Work to complete:
Exact copy, no pictures: set down every entry below as written.

------------------------------

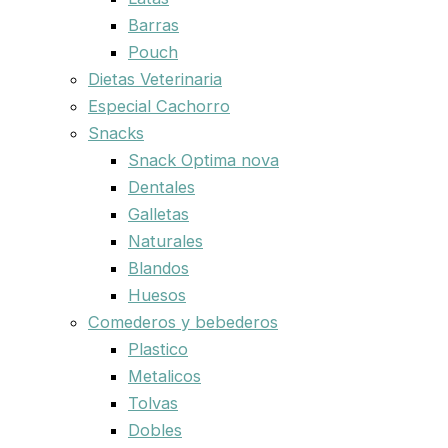
Barras
Pouch
Dietas Veterinaria
Especial Cachorro
Snacks
Snack Optima nova
Dentales
Galletas
Naturales
Blandos
Huesos
Comederos y bebederos
Plastico
Metalicos
Tolvas
Dobles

------------------------------

Exercise answer:
Barras
Pouch
Dietas Veterinaria
Especial Cachorro
Snacks
Snack Optima nova
Dentales
Galletas
Naturales
Blandos
Huesos
Comederos y bebederos
Plastico
Metalicos
Tolvas
Dobles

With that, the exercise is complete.